Polícia Federal e Ibama realizam operação de busca e apreensão de animais silvestres em Alegrete

A Polícia Federal, com o apoio do Ibama, deflagrou, na manhã de quinta-feira (14) uma operação com o objetivo de reprimir o tráfico de animais silvestres. Foram cumpridos, em Alegrete, três mandados de busca e apreensão. Na ação, as informações preliminares, são de que foram apreendidos celulares, documentos e computadores. Assim como, inúmeras aves, foram localizadas,  que serão avaliadas pelo Ibama quanto a legalidade das mesmas. Ainda não há informações sobre as espécies, locais e autuações. Dentre as regiões da cidade, o bairro Vila Grande foi um dos que estavam na rota dos policiais.

A Lei Ambiental 9.605/98 e Decreto nº 3.179/99, artigo 29, impõe sanções para os traficantes e infratores, com detenção de seis meses a um ano, e multa para quem transportar ou comercializar animais silvestres sem a devida permissão.

O tráfico de animais é o comércio ilegal de animais silvestres que são retirados da natureza.

Esta é uma atividade ilícita que ocorre em todo o mundo. De acordo com a Organização das Nações Unidas (ONU), somente o tráfico de drogas e de armas gera mais dinheiro ilegal que o tráfico de animais.

Tipos de tráfico de animais:

O tráfico de animais silvestres ocorre para atender a diferentes públicos e fins. Dessa forma, considera-se que existem quatro tipos de tráfico de animais.

  • Para colecionadores particulares: os animais mais solicitados para este tipo de tráfico são os animais em extinção e, quanto mais raro, maior o valor no mercado ilegal.

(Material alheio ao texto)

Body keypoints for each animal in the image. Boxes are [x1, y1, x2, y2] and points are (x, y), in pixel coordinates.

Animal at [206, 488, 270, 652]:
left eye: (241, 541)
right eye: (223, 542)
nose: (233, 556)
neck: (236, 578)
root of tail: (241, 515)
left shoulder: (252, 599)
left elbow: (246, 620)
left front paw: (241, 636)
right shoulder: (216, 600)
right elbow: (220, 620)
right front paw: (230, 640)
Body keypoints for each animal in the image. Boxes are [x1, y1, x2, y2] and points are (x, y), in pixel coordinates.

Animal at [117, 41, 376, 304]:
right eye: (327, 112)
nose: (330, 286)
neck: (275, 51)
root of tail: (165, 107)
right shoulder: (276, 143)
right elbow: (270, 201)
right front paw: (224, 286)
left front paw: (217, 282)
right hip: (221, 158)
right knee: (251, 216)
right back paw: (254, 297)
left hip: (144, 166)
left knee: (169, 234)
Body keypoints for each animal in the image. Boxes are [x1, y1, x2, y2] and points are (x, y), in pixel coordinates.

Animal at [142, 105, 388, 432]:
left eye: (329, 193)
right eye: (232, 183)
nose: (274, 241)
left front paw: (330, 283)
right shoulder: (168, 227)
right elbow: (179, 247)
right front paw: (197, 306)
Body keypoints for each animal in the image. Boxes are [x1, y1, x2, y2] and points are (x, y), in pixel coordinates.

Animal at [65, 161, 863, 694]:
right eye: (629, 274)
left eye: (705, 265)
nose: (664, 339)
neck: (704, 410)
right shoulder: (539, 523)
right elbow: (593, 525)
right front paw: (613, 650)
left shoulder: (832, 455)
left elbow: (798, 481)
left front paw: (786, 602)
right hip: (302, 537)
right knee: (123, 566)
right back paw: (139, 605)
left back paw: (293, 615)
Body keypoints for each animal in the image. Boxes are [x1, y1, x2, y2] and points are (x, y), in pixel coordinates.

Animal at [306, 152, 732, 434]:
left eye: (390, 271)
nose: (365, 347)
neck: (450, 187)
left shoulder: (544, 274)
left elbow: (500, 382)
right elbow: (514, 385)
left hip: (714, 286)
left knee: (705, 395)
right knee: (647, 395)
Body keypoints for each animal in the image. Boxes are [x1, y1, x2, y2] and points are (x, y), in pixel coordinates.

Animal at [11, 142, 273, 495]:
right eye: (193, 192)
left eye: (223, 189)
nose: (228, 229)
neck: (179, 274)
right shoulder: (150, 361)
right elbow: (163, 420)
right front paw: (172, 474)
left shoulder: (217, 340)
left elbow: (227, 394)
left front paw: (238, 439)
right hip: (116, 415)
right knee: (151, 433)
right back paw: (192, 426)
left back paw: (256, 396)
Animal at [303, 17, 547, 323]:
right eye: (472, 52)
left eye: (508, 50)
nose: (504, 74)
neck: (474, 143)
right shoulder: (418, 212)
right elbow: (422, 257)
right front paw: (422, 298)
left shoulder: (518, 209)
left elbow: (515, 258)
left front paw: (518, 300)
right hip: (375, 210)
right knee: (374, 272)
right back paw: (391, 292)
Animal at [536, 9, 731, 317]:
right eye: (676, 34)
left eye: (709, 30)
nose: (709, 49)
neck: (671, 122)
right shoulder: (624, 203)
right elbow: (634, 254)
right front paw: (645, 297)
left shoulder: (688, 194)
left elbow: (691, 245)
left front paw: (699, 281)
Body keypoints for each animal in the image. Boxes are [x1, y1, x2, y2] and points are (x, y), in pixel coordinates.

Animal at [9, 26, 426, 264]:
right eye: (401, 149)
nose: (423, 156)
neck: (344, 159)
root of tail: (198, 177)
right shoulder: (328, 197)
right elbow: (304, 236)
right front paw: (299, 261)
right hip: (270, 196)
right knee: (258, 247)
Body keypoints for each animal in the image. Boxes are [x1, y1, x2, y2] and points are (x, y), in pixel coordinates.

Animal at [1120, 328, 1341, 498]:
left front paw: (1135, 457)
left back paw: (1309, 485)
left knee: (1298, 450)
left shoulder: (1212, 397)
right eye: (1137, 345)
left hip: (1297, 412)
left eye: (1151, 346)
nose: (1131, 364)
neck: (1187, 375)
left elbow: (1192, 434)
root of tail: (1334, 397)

A arara-azul é uma das espécies mais caras.
  • Para fins científicos: também conhecida como biopirataria, este tipo de tráfico tem como objetivo utilizar os animais traficados para fins científicos.
  • Para venda em pet shop: este tipo de tráfico é motivado de acordo com a demanda, onde estabelecimentos comerciais estimulam a compra e venda ilegal de animais silvestres.
  • Para produção de subprodutos: para este tipo de tráfico, os animais são utilizados na fabricação de adornos e artesanato, sendo que as penas, couro, pele e presas são comercializados de forma ilegal.